M100 has received considerable observational attention by astronomers in recent years for a variety of good reasons. Being the brightest and one of the closest of the Virgo galaxies its structure has invited detailed telescopic scrutiny of its structure and has provided astronomers with important insights regarding the interplay of galaxy dynamics and star formation. M100 is a spiral with a very pronounced nuclear bar at its center and a large prominent circumnuclear star forming ring (CNR). Astronomers now recognize that barred systems are the precursors of the nuclear ring phenomenon. Observational evidence and computer simulations have shown that bars provide the mechanism for transporting interstellar gas into the central regions of galaxies.

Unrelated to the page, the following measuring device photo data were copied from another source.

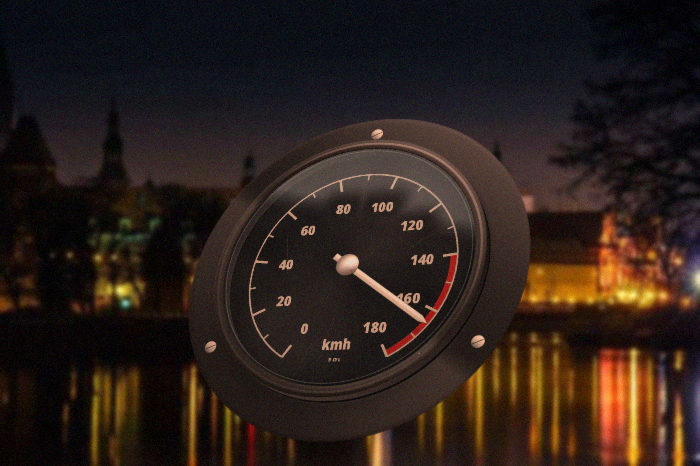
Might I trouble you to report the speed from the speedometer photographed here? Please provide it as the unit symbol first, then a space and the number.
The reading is km/h 165
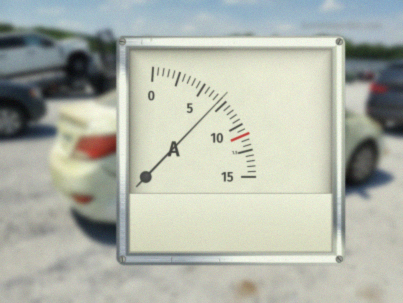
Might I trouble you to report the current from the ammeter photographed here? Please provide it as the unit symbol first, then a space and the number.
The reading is A 7
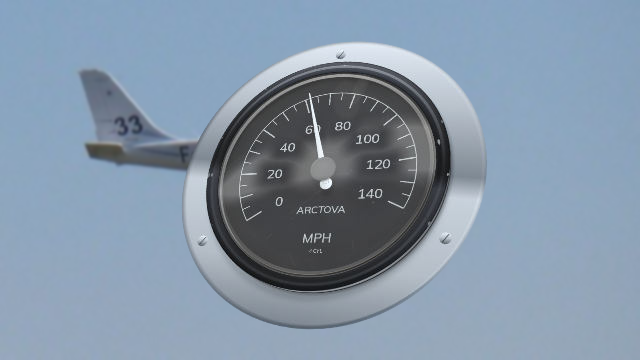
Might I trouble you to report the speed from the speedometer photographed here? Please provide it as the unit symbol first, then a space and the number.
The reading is mph 62.5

The presence of a bar is believed to place a substantial gravitational torque on the galaxy's disk components. The torque is of such a degree that the dynamics of matter distribution within the galactic disk becomes dramatically altered. The outcome is that gas and stars tend to collect in so called "resonance rings" which form along the inner and sometimes outer regions of the disk. The innermost resonance ring forms a narrow band around the central 3000 light years of the galactic nucleus and is known as the Inner Linblad Resonance (ILR). Gaseous and stellar matter from the disk becomes redistributed into the ILR. The effect of gas rushing into the tight space of the inner resonance ring sets in motion the collapse of molecular clouds and triggers the formation of large numbers of stars. The starbursts can occur randomly throughout the CNR and span different time epochs which may overlap. Observations of the CNR of M100 reveal populations of new stars from time periods ranging from 15 to 25 million years ago. Some areas in CNR of M100 have continuously formed stars for the last 100 million years.

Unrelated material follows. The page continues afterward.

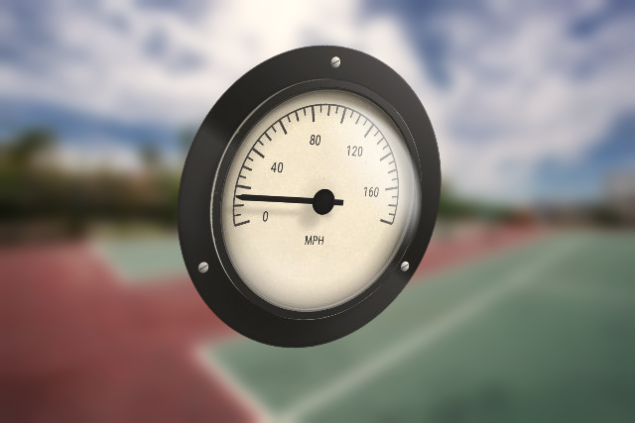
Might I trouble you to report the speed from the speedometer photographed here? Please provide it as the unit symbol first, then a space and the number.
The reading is mph 15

A Type 1a supernova was discovered in M100 on Febuary 4th 2006 by the Japanese amateur astronomer Shoji Suzuki and Italian astronomer Marco Migliardi. SN2006X is a type 1a supernova and the 5th discovered in M100 since 1900. The others were SN 1901B, SN 1914A, SN 1959E, and SN 1979C. The most commonly accepted explanation for type 1a SN is that they are the outcome of a carbon-oxygen white dwarf accreting matter from a nearby companion star, typically a red giant.